5.3. Backing up CouchDB

CouchDB has three different types of files it can create during runtime:

  • Database files (including secondary indexes)

  • Configuration files (*.ini)

  • Log files (if configured to log to disk)

Below are strategies for ensuring consistent backups of all of these files.

5.3.1. Database Backups

The simplest and easiest approach for CouchDB backup is to use CouchDB replication to another CouchDB installation. You can choose between normal (one-shot) or continuous replications depending on your need.

However, you can also copy the actual .couch files from the CouchDB data directory (by default, data/) at any time, without problem. CouchDB’s append-only storage format for both databases and secondary indexes ensures that this will work without issue.

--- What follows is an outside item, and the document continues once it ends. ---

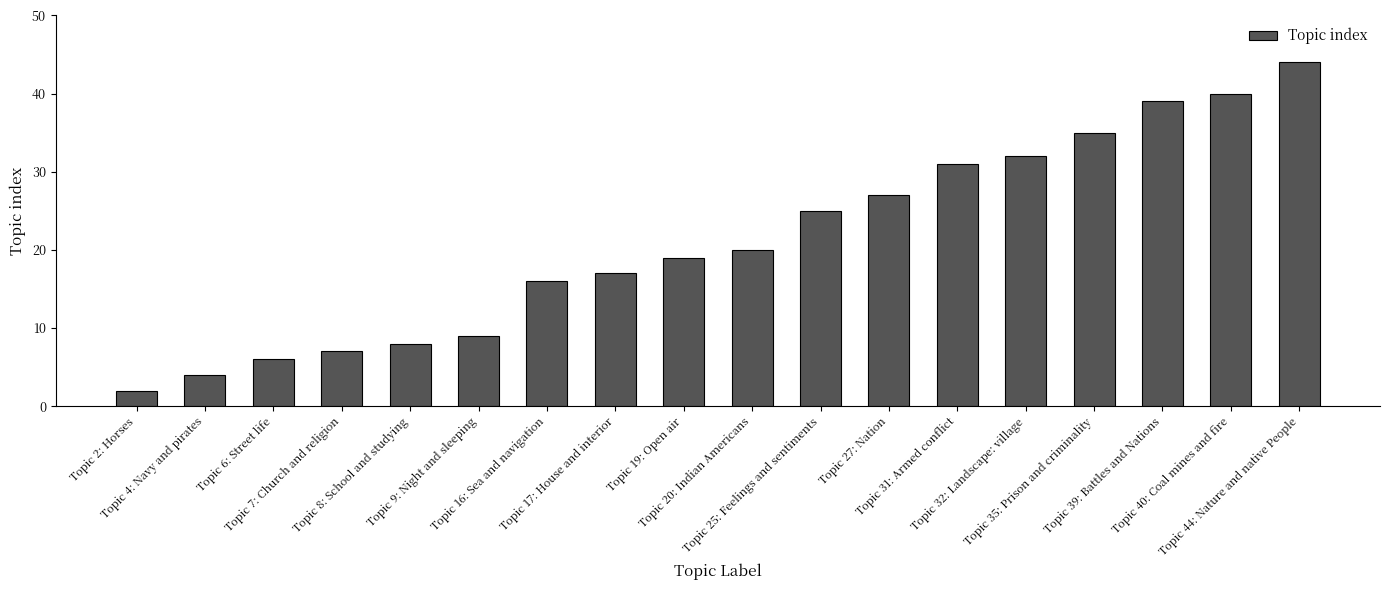

Which label corresponds to the smallest value in the chart?

Topic 2: Horses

To ensure reliability of backups, it is recommended that you back up secondary indexes (stored under data/.shards) prior to backing up the main database files (stored under data/shards as well as the system-level databases at the parent data/ directory). This is because CouchDB will automatically handle views/secondary indexes that are slightly out of date by updating them on the next read access, but views or secondary indexes that are newer than their associated databases will trigger a full rebuild of the index. This can be a very costly and time-consuming operation, and can impact your ability to recover quickly in a disaster situation.

On supported operating systems/storage environments, you can also make use of storage snapshots. These have the advantage of being near-instantaneous when working with block storage systems such as ZFS or LVM or Amazon EBS. When using snapshots at the block-storage level, be sure to quiesce the file system with an OS-level utility such as Linux’s fsfreeze if necessary. If unsure, consult your operating system’s or cloud provider’s documentation for more detail.

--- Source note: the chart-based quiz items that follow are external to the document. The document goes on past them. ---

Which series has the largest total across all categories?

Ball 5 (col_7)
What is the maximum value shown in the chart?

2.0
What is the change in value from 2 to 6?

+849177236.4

5.3.2. Configuration Backups

CouchDB’s configuration system stores data in .ini files under the configuration directory (by default, etc/). If changes are made to the configuration at runtime, the very last file in the configuration chain will be updated with the changes.

Simple back up the entire etc/ directory to ensure a consistent configuration after restoring from backup.

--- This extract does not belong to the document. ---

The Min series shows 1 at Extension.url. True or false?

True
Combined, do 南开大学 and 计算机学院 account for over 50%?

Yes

If no changes to the configuration are made at runtime through the HTTP API, and all configuration files are managed by a configuration management system (such as Ansible or Chef), there is no need to backup the configuration directory.

5.3.3. Log Backups

If configured to log to a file, you may want to back up the log files written by CouchDB. Any backup solution for these files works.

Under UNIX-like systems, if using log rotation software, a copy-then-truncate approach is necessary. This will truncate the original log file to zero size in place after creating a copy. CouchDB does not recognize any signal to be told to close its log file and create a new one. Because of this, and because of differences in how file handles function, there is no straightforward log rotation solution under Microsoft Windows other than periodic restarts of the CouchDB process.